I’m usually exhausted when I roll into bed after working literally morning (when production work comes in from our Mumbai production team), noon (as in, all day, when I work with Microsoft and at my agency office) and night (when I convey Microsoft’s wishes to our team for overnight production). By the time my head hits the pillow, my mind is mush and I want to either read a good book or watch a movie – and neither should make me think.
Last night when I turned on the TV, Family Man was on. I remember that I’d seen the movie at some point, I think on a flight years ago, but I didn’t remember details. As I recalled, Family Man was about a wealthy corporate workaholic who one day magically finds himself to be a tire salesman living in New Jersey with his high school sweetheart wife and two kids.
I figured this light-hearted movie would fit my “mindless entertainment” requirement, so I fluffed a pillow or two and settled in.
Ah yes… the formula is predictable but entertaining. Rich snobby man wakes up in his new “messy” life surrounded by his wife and kids on one of those lazy entire-family-in-the-bed mornings. He freaks out and tries to go back to his predictable Manhattan high-rise life, but is told by the angel who sent him on this freakish journey that he is being provided a “glimpse” and will just have to endure the apparent misery.
I’m getting sleepy at this point and I miss entire sections of the movie as I doze off. I wake up to Tom gently pulling the remote from my hands and kissing my forehead as he turns off the TV.
“No, wait,” I mumble. “He has to see that his choices…” And I drifted off again.
This morning, as I was getting ready for work I turned on the TV and there was Nicholas Cage the Family Man again (an obvious re-play of last night’s feature), only now he had settled into his married-with-children life and he was extraordinarily happy. He had fallen in love with his kids, with his non-profit attorney wife, and with his unpredictable, messy, middle-class life. And, predictably, it was now time for him to go back to his rich, single, corporate life – the one he loved so much before he got a “glimpse” of his other possible life, had he hade other choices.
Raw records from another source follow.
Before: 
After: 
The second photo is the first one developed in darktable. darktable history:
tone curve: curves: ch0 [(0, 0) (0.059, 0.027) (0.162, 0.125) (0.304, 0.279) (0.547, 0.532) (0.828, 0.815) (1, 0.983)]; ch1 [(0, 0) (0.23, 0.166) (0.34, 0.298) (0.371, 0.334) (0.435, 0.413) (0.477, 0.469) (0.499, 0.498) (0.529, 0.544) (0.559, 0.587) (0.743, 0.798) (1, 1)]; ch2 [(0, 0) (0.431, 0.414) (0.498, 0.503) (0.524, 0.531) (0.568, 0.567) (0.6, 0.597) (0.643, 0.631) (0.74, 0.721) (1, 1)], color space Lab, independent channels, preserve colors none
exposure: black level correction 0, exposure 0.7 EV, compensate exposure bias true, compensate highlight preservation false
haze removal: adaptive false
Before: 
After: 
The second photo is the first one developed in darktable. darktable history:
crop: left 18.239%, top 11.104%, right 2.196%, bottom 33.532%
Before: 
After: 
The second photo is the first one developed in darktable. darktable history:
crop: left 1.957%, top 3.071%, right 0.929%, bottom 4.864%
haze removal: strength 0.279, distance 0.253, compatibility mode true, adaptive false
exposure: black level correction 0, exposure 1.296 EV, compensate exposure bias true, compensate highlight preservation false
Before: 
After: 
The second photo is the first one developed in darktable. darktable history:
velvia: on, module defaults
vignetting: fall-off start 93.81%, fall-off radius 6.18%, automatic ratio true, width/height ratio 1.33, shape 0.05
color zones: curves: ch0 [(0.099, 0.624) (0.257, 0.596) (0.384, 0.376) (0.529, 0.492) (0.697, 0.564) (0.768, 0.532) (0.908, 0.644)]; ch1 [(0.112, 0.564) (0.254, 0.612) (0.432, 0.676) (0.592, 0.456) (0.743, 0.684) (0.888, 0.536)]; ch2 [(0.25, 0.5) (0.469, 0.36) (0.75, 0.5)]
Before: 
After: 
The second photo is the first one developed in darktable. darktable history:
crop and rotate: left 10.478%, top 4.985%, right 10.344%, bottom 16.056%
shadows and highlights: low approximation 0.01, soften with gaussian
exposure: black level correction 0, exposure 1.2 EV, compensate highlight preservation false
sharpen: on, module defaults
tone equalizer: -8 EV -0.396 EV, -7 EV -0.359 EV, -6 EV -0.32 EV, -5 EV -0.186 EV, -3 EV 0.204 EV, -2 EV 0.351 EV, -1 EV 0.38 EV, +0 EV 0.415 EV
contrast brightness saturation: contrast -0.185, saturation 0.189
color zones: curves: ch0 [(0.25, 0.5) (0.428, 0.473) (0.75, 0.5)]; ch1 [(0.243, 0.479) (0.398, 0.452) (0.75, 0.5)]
I stood in front of the TV, riveted to the last 30 minutes of the movie as a lump formed in my throat.
Life choices. Forks in the road, taken. Saying yes. Saying no.
Had I done it right, I wondered? Had I made all the right choices? Did I want the Choice Angel to give me more choices, retroactively? (Ah, movies!)
The lump in my throat grew bigger as I stood in front of the TV half-dressed and mesmerized. It grew bigger because as I watched this Hollywood romantic comedy/soft drama, I realized beyond a doubt at the old age of 53, that I am completely, 100% satisfied with the major, life altering choices I’ve made in my life.
Most importantly, I know that I married the right man. Had I married anyone else and had Tom reappeared in my life 20 or 30 years later, I’d be prodding the Choice Angel to give me another chance so I could marry this man. As schmaltzy as it sounds, that realization turned the lump into a tear and I stood there, choked up and grateful for roads taken.
The little choices in life pretty much take care of themselves on a daily basis, but the Big Choices, the ones that can completely alter the course of one’s life, need more reflection and information, balanced with strong doses of trusted intuition. I’m glad that I wasn’t fully aware of the magnitude of those Big Choices when I made them (that’s just too much pressure!), but so grateful that they turned out to be the right ones.
Or maybe I’m just sure they’re the right choices because I lived them and made them the right choices. Maybe! But that’s too metaphysical for me right now because I have a to-do list a mile long and I have no choice but to work my way through it today.